**MATERIAL SUPPLIED**

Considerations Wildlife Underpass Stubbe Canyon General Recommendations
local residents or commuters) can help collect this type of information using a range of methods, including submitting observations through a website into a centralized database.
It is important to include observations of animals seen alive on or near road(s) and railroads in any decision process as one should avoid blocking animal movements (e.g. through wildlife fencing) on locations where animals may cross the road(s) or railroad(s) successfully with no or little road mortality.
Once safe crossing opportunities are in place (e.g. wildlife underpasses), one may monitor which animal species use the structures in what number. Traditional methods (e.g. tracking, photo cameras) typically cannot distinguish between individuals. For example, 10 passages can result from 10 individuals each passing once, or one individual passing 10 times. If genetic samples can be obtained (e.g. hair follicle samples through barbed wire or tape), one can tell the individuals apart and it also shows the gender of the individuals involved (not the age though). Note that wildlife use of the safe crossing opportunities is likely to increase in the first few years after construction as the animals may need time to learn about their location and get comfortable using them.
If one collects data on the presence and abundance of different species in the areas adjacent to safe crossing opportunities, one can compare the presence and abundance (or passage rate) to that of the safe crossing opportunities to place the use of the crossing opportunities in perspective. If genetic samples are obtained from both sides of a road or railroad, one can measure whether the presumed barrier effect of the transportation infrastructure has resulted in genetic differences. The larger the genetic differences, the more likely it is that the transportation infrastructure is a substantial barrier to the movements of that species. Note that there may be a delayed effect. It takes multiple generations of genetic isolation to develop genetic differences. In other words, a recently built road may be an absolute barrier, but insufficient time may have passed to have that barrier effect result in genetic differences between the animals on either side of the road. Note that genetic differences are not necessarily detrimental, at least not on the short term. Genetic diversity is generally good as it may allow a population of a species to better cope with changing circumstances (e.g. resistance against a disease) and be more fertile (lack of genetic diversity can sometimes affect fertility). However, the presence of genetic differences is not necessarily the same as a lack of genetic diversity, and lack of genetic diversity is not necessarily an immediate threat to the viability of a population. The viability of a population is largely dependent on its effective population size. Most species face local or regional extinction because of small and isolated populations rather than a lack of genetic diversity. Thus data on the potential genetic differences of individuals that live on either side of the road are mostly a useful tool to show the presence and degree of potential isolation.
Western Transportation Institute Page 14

**WHAT THE TASK ASKS**
Write out every entry again so that each line matches the original exactly.

**WRITTEN REPLY**
Considerations Wildlife Underpass Stubbe Canyon General Recommendations
local residents or commuters) can help collect this type of information using a range of methods, including submitting observations through a website into a centralized database.
It is important to include observations of animals seen alive on or near road(s) and railroads in any decision process as one should avoid blocking animal movements (e.g. through wildlife fencing) on locations where animals may cross the road(s) or railroad(s) successfully with no or little road mortality.
Once safe crossing opportunities are in place (e.g. wildlife underpasses), one may monitor which animal species use the structures in what number. Traditional methods (e.g. tracking, photo cameras) typically cannot distinguish between individuals. For example, 10 passages can result from 10 individuals each passing once, or one individual passing 10 times. If genetic samples can be obtained (e.g. hair follicle samples through barbed wire or tape), one can tell the individuals apart and it also shows the gender of the individuals involved (not the age though). Note that wildlife use of the safe crossing opportunities is likely to increase in the first few years after construction as the animals may need time to learn about their location and get comfortable using them.
If one collects data on the presence and abundance of different species in the areas adjacent to safe crossing opportunities, one can compare the presence and abundance (or passage rate) to that of the safe crossing opportunities to place the use of the crossing opportunities in perspective. If genetic samples are obtained from both sides of a road or railroad, one can measure whether the presumed barrier effect of the transportation infrastructure has resulted in genetic differences. The larger the genetic differences, the more likely it is that the transportation infrastructure is a substantial barrier to the movements of that species. Note that there may be a delayed effect. It takes multiple generations of genetic isolation to develop genetic differences. In other words, a recently built road may be an absolute barrier, but insufficient time may have passed to have that barrier effect result in genetic differences between the animals on either side of the road. Note that genetic differences are not necessarily detrimental, at least not on the short term. Genetic diversity is generally good as it may allow a population of a species to better cope with changing circumstances (e.g. resistance against a disease) and be more fertile (lack of genetic diversity can sometimes affect fertility). However, the presence of genetic differences is not necessarily the same as a lack of genetic diversity, and lack of genetic diversity is not necessarily an immediate threat to the viability of a population. The viability of a population is largely dependent on its effective population size. Most species face local or regional extinction because of small and isolated populations rather than a lack of genetic diversity. Thus data on the potential genetic differences of individuals that live on either side of the road are mostly a useful tool to show the presence and degree of potential isolation.
Western Transportation Institute Page 14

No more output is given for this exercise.